Andrea Liner, Psy.D., suggests trying to give yourself the same grace when healing from having your heart broken that you would if you were experiencing a medical issue. “You may not be operating at 100%, and that’s okay,” Dr. Liner tells SELF, noting that you wouldn’t beat yourself up for not going to the gym after, say, breaking your leg. “Extend yourself the same kindness for going through an emotional injury,” she says.
2. Give yourself permission to feel your feelings.
Susan Birne-Stone, Ph.D., a licensed clinical social worker in Brooklyn, suggests setting a timer and giving yourself 10-20 minutes to feel whatever you are feeling without judgment. Write out any thoughts about the breakup in a letter that you will never give your ex (or just speak your thoughts out loud). When that timer goes off, ask yourself: “What do I need now?

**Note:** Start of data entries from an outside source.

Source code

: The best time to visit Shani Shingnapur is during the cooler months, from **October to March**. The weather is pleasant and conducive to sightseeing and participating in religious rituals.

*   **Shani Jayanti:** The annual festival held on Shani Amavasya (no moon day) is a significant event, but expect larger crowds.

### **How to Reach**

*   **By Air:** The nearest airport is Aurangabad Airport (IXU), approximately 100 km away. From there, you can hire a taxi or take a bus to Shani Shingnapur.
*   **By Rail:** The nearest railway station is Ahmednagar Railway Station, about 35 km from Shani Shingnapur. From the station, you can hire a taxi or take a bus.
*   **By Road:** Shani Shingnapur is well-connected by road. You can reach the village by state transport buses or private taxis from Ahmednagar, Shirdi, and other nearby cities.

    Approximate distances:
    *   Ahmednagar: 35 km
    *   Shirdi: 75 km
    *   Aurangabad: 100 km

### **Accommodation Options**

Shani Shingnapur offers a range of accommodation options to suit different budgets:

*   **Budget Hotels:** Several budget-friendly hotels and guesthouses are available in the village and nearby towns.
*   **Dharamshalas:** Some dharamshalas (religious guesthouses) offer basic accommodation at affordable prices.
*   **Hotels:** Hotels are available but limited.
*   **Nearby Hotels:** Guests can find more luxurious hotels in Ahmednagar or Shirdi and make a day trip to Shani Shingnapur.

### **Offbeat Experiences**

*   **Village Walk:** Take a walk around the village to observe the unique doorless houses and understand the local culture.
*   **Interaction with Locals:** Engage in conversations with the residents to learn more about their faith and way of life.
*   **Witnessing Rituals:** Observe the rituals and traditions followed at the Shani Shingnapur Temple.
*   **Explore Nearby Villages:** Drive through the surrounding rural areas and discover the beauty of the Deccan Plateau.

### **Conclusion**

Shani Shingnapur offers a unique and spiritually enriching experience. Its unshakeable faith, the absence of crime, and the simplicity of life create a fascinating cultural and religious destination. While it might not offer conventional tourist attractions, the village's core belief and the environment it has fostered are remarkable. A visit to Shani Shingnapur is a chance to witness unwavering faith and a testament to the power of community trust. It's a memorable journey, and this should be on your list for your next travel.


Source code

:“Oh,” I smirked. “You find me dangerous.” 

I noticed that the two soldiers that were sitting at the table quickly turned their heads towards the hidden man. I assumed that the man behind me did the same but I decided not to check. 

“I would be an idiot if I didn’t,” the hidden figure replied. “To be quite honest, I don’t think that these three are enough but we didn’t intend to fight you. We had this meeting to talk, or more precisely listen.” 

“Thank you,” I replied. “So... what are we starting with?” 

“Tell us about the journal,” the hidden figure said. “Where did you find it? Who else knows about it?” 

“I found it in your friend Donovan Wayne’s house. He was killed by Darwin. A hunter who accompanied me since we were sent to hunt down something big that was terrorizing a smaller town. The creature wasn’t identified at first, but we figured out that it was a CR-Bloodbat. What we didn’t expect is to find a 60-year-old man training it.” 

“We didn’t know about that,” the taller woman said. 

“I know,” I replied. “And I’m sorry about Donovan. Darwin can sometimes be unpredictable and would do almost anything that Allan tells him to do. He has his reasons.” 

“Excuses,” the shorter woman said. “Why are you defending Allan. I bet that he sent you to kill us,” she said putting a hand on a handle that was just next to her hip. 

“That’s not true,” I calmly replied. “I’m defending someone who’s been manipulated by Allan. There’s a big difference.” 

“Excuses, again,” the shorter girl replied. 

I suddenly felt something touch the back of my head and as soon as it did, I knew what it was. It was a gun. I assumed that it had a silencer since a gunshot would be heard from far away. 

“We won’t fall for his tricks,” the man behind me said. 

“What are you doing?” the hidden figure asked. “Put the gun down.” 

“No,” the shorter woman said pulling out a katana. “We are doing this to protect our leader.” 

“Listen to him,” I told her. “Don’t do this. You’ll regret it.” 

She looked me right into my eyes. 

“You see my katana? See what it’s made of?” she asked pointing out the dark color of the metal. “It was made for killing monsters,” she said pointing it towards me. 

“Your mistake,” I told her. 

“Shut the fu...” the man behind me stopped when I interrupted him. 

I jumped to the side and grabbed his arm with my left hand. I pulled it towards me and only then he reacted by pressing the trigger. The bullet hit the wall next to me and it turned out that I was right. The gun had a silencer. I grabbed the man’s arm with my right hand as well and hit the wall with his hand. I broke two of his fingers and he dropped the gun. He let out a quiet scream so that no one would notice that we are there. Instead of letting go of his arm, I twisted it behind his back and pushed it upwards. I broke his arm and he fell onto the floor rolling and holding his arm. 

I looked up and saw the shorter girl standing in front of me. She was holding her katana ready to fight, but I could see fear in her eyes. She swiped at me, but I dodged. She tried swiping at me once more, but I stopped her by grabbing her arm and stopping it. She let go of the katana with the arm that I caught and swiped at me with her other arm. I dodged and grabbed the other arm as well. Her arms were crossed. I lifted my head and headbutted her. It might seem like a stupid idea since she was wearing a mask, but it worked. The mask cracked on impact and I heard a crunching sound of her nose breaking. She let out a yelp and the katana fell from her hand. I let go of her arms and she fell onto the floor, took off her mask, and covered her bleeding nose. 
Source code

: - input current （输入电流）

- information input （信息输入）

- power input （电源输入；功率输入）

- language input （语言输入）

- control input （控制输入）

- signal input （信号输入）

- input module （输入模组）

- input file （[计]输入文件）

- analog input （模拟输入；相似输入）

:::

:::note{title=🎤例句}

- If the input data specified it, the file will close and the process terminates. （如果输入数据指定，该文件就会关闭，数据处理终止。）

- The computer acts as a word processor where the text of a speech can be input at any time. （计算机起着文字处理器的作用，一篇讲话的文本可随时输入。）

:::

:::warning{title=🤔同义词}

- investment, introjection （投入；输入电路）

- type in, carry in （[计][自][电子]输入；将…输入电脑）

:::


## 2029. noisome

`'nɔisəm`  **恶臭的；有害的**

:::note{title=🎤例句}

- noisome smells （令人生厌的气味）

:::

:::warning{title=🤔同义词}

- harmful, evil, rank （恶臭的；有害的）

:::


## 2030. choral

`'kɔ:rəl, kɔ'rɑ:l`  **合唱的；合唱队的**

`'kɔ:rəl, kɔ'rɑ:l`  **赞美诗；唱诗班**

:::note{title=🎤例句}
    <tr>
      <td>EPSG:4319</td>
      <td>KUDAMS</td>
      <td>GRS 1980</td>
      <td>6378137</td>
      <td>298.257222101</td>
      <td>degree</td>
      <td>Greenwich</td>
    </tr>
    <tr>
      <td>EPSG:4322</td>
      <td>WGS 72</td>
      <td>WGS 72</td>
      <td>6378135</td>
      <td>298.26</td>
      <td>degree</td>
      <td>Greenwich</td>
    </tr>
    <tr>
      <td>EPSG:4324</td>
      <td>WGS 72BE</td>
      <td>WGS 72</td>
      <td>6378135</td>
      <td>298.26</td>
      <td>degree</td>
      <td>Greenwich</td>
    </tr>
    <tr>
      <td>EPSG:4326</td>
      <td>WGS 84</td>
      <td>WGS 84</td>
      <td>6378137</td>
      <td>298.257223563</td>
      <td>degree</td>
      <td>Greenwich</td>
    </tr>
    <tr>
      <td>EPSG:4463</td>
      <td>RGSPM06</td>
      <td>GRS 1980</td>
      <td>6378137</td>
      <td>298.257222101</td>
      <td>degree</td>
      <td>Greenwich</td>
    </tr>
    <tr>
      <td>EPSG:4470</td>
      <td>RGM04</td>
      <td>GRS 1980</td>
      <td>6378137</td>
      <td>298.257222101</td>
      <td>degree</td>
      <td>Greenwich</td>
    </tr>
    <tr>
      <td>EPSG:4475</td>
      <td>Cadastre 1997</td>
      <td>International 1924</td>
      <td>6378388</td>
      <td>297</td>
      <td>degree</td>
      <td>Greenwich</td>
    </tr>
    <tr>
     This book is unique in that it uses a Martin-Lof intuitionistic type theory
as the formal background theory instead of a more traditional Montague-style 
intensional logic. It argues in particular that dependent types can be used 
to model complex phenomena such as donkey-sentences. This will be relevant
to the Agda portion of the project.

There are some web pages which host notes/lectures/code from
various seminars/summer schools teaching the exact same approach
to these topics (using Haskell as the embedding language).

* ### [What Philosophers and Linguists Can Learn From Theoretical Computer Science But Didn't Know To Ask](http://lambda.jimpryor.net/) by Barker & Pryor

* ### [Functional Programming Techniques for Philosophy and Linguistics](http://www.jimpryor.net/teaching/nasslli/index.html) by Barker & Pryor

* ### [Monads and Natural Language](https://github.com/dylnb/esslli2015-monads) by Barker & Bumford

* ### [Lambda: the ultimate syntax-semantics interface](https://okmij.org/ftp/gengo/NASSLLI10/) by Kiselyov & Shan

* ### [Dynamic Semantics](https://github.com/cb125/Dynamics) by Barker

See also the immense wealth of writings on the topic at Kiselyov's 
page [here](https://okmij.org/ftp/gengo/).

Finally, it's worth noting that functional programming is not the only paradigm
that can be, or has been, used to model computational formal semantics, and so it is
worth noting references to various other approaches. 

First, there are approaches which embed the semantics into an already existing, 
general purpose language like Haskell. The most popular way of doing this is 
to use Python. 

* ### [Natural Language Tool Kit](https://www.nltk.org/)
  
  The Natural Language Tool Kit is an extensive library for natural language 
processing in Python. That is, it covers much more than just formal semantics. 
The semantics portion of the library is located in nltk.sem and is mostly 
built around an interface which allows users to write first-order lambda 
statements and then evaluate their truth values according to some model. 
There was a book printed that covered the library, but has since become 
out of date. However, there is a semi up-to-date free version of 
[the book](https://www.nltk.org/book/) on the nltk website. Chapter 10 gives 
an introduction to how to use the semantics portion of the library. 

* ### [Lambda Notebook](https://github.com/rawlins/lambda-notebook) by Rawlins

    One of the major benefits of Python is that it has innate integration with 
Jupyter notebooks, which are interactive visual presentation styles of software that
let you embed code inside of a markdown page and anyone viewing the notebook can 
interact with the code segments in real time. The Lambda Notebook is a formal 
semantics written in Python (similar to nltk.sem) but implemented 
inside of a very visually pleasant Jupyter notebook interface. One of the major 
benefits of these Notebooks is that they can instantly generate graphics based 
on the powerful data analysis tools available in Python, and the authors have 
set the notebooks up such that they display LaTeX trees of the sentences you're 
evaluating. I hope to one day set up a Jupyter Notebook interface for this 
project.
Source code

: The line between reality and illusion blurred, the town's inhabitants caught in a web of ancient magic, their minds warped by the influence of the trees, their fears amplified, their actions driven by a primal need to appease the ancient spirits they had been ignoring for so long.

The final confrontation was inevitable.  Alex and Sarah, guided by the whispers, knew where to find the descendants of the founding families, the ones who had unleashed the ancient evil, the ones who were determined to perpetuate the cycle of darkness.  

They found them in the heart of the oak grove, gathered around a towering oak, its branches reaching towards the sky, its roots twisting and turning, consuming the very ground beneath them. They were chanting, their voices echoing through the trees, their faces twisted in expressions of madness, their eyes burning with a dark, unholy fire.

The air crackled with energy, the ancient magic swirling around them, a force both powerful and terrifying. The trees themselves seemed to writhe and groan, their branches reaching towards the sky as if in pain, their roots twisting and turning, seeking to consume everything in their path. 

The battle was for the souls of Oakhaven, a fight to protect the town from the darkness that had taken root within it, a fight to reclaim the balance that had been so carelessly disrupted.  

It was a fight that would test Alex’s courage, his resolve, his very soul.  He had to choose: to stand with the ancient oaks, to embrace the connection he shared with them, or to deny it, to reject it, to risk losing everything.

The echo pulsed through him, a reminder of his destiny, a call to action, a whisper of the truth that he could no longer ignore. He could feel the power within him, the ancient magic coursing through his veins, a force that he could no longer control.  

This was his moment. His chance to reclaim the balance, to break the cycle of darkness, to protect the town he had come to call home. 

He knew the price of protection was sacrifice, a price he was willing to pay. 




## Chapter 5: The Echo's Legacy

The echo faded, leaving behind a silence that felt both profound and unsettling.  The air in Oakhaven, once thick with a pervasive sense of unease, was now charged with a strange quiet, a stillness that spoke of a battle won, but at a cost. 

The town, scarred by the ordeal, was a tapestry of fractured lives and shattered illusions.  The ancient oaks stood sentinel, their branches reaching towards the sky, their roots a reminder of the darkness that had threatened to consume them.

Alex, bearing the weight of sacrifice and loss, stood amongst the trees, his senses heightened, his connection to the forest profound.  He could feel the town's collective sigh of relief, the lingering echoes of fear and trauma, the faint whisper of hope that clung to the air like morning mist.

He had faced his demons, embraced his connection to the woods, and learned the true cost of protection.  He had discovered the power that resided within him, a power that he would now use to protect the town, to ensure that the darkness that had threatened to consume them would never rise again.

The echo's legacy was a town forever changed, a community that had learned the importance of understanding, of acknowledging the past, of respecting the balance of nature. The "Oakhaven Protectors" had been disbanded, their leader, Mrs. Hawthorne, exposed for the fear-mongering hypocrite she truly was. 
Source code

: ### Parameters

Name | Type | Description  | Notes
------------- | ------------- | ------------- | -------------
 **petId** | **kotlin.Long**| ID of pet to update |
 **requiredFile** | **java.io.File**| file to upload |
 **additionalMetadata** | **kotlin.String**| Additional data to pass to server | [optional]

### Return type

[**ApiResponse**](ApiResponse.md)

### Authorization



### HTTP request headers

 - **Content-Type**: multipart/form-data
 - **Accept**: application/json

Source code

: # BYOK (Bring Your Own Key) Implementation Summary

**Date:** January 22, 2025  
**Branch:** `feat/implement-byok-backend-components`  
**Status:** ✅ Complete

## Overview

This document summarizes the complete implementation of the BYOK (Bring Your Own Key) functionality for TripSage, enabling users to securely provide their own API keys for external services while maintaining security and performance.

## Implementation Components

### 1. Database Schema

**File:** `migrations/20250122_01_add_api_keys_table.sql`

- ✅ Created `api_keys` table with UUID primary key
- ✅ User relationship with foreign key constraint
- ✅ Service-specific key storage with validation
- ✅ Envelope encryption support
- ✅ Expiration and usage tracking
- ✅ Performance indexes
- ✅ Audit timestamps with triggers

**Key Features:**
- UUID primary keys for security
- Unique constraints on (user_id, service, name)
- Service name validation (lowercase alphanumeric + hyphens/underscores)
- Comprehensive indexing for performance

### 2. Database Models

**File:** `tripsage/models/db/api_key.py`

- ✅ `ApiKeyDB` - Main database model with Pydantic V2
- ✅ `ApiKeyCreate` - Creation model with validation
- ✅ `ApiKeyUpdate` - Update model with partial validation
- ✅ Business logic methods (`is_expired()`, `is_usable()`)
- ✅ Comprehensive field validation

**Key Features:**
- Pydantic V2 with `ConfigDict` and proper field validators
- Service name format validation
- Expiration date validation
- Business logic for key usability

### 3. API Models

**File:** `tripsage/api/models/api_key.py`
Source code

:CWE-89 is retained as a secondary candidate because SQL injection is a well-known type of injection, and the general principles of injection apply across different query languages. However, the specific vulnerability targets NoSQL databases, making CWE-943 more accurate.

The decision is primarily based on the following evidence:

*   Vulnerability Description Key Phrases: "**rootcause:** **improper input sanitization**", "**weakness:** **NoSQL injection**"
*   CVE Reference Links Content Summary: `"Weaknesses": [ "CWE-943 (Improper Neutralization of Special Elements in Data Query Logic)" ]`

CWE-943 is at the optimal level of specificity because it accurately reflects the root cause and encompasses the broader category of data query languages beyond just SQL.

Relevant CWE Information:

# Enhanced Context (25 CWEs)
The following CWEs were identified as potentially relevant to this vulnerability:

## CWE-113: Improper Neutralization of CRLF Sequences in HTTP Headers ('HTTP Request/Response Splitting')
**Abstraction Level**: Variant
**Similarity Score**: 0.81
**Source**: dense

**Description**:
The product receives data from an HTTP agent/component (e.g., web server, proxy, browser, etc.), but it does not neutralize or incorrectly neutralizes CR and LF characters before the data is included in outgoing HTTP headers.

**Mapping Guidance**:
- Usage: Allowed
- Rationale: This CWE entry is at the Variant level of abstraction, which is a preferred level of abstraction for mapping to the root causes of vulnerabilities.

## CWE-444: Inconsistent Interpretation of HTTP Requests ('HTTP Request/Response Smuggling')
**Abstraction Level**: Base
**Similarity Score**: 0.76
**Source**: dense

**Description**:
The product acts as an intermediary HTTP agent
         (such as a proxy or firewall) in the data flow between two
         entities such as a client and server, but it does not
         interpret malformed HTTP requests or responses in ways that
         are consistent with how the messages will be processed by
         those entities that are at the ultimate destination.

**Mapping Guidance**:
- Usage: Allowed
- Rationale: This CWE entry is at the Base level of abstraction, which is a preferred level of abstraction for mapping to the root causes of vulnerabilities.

3. Reconnect with things that make you happy.
Dr. Liner suggests dusting off old hobbies you may have stopped doing while busy in your relationship. “We naturally shift away from various activities while dating, and it can be empowering to get back to them,” she explains.
4. Surround yourself with good support—and lots of it.
Naturally, your inclination may be to lean on your friends for support during and after a breakup. Try not to let embarrassment or anxiety hold you back from doing just that. “One of the things I hear most from clients going through breakups is that they’re worried about burdening or annoying their networks,”
5. And apologize to your support system if you need to.
But if you’re itching to reach out to people you’ve lost touch with for some reason, whether it’s getting caught up in your relationship or the madness of the pandemic, you can reach back out—and own your mistake if you need to, Dr. Liner says.